The importance of the failure to raise those issues before the trial court is this. Had they been raised, the Appellant may very well have asked for an opportunity to submit an amended affidavit and the trial court would have been required to afford the Appellant that opportunity. In Stephens v. Dichtenmuller, 216 So.2d 448 (Fla. 1968), summary judgment was granted in part because the nonmoving party’s affidavit was deficient.

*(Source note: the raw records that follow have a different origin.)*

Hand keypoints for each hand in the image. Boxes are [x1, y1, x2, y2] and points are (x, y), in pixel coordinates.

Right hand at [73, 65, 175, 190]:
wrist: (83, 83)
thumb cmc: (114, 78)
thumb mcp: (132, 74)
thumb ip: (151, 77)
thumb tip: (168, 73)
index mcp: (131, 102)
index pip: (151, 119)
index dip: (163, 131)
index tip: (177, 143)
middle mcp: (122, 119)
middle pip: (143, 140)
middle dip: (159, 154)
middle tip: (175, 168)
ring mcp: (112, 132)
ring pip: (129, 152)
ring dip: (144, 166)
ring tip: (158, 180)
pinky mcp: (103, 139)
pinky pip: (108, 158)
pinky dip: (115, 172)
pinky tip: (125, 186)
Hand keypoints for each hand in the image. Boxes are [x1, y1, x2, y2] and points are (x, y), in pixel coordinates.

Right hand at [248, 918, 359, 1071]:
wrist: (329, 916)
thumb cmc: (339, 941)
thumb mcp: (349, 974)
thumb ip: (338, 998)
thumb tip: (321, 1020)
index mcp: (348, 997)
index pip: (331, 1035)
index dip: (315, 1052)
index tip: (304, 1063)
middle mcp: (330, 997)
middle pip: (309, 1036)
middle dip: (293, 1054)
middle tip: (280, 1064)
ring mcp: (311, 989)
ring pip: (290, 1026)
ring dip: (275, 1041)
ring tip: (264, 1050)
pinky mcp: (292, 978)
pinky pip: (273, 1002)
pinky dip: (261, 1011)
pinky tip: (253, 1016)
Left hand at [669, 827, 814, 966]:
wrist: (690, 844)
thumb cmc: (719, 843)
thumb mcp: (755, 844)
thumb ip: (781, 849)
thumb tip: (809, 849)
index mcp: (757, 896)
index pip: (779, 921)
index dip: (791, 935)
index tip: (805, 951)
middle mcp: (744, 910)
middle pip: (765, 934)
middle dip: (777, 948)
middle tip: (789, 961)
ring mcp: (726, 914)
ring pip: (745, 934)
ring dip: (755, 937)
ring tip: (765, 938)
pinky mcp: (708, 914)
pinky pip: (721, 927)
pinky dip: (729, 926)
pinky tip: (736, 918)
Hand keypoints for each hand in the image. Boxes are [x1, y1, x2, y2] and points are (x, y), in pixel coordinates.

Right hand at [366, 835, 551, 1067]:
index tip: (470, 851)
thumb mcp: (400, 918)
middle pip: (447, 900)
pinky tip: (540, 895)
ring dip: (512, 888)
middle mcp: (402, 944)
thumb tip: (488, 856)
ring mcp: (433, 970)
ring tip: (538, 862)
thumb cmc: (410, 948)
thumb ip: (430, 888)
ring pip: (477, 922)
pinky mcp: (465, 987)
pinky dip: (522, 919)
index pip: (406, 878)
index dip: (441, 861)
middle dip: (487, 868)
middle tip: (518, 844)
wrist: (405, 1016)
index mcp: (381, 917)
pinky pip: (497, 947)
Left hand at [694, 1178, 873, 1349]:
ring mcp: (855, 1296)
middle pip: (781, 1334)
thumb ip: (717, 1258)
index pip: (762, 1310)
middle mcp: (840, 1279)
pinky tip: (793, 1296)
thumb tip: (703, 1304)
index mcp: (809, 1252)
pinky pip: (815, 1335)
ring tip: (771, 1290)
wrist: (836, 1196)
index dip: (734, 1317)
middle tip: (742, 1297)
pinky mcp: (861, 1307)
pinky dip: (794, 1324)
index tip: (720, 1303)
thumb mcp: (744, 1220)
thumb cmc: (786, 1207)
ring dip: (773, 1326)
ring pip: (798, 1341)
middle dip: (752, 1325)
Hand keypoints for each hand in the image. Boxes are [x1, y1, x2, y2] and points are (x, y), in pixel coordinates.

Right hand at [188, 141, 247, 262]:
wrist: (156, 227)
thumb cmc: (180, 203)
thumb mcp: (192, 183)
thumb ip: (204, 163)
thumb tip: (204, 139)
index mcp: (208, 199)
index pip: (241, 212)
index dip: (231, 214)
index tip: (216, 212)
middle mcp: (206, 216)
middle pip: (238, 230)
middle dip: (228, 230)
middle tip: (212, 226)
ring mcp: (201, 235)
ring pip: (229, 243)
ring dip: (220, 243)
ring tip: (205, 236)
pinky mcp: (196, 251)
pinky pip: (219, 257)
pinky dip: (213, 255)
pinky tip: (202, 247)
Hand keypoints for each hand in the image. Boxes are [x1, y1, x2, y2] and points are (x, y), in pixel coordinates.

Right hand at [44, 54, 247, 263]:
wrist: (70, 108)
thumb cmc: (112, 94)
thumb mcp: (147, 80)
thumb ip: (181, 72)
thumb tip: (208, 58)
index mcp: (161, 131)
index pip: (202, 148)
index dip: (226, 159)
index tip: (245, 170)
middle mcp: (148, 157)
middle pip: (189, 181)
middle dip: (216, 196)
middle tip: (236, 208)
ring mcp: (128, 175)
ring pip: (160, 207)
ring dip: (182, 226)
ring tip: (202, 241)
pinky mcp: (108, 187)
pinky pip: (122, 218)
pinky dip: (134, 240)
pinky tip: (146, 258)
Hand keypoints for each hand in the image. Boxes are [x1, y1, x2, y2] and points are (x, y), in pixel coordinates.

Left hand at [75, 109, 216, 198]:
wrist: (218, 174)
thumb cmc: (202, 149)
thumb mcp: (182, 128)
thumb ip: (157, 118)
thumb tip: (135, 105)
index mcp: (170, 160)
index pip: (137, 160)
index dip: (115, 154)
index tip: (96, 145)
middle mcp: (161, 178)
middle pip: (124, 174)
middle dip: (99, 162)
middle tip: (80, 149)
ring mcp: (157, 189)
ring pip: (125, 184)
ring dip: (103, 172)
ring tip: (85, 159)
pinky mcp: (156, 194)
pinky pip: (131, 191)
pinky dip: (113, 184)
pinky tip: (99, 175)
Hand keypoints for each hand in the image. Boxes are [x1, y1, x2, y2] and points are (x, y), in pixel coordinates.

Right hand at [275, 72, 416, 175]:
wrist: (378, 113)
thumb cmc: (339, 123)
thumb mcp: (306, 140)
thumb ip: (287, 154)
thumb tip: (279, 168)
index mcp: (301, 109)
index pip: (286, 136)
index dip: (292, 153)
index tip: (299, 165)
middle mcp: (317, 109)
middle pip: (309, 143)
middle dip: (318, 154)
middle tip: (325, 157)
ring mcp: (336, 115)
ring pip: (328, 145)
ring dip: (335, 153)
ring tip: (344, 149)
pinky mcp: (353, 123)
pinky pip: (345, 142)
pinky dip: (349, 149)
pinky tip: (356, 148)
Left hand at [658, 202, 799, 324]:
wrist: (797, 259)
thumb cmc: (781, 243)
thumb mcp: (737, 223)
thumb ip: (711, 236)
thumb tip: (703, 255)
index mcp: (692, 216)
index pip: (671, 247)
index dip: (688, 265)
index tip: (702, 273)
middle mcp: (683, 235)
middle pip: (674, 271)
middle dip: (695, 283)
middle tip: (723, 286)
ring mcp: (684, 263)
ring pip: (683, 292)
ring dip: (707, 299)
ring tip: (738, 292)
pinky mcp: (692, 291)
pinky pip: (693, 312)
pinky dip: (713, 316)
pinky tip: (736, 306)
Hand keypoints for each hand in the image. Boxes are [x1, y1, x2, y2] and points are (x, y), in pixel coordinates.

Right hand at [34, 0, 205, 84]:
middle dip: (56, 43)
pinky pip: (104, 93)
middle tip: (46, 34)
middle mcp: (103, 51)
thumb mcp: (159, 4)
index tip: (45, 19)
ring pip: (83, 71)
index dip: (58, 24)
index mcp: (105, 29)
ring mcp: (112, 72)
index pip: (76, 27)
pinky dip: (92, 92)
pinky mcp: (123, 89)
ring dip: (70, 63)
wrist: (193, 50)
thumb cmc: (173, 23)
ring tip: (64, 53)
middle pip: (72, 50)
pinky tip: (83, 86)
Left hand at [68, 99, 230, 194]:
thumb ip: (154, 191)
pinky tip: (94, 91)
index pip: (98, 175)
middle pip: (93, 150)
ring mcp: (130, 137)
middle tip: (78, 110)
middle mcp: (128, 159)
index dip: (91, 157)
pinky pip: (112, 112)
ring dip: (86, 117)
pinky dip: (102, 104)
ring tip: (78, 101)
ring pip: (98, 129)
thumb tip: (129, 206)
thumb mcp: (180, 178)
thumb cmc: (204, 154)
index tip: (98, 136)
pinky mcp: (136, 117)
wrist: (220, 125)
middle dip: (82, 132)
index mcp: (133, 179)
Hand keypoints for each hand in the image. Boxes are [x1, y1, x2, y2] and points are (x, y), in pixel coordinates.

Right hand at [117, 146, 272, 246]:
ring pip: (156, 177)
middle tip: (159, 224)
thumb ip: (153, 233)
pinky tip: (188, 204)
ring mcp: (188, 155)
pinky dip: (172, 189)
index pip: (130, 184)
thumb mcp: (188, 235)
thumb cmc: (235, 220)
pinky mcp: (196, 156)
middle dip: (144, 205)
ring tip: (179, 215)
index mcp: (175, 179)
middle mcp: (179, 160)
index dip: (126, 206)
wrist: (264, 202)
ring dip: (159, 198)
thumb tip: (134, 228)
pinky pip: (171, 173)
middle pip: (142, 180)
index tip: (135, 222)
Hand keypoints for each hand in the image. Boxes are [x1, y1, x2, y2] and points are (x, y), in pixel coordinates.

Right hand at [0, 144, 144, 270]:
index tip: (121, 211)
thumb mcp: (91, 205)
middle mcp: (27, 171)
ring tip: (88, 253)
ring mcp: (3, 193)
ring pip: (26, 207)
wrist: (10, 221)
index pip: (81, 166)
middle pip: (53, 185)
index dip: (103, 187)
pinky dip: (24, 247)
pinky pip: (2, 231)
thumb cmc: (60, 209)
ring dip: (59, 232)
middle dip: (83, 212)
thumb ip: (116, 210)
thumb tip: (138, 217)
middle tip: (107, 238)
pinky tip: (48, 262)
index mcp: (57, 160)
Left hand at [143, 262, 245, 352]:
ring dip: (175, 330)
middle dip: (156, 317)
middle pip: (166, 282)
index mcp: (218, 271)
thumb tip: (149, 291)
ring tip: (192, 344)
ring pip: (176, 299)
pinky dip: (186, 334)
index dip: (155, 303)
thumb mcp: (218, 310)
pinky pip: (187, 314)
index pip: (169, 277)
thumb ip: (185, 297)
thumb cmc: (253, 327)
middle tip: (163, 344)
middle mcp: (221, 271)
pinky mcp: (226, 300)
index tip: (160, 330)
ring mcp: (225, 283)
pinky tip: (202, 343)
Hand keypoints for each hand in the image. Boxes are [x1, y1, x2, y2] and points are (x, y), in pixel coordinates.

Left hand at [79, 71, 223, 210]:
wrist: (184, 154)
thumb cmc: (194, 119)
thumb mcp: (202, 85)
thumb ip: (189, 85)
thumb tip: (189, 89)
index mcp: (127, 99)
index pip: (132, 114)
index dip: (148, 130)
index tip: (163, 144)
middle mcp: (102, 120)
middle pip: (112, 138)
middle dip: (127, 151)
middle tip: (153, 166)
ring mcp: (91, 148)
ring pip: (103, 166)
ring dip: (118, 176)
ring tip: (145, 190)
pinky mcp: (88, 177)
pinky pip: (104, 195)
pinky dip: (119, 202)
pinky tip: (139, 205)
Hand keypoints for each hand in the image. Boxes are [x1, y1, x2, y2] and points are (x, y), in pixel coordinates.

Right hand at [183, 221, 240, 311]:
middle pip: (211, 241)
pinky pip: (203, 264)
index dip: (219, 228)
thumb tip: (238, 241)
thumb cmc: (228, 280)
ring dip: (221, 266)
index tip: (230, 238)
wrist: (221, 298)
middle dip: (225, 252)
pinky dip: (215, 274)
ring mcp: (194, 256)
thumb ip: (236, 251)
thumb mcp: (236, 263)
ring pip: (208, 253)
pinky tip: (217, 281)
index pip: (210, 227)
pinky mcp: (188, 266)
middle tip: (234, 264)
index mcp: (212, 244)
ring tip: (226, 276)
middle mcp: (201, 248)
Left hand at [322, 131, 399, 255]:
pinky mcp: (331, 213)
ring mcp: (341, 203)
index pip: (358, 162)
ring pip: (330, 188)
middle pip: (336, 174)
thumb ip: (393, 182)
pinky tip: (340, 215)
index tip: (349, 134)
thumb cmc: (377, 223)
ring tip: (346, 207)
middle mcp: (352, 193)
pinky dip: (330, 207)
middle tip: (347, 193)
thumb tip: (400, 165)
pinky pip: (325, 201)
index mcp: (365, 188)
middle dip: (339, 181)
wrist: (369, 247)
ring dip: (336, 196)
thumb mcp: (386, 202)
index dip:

The Supreme Court reversed stating that it was error not to allow the nonmoving party’s ore tenus motion to amend and supplement that affidavit. See also McCoy v. Hoffmeister, 435 So.2d 989 (Fla. 5th DCA 1983), cited with approval in Charlonne v. Rosenthal, 642 So.2d 632 (Fla. 3d DCA 1994), wherein the Court stated:

[S]ummary judgment should not be granted because of technical deficiencies in the non-movant’s affidavit. The deficiency in this case, even if essential, is correctable, and appellants should have been permitted to make the correction. 435 So.2d 990. (Emphasis supplied.)

Any deficiency in the Appellant’s affidavit noted in the majority’s opinion could have been cured by an amended affidavit.

For the above reasons, I respectfully dissent.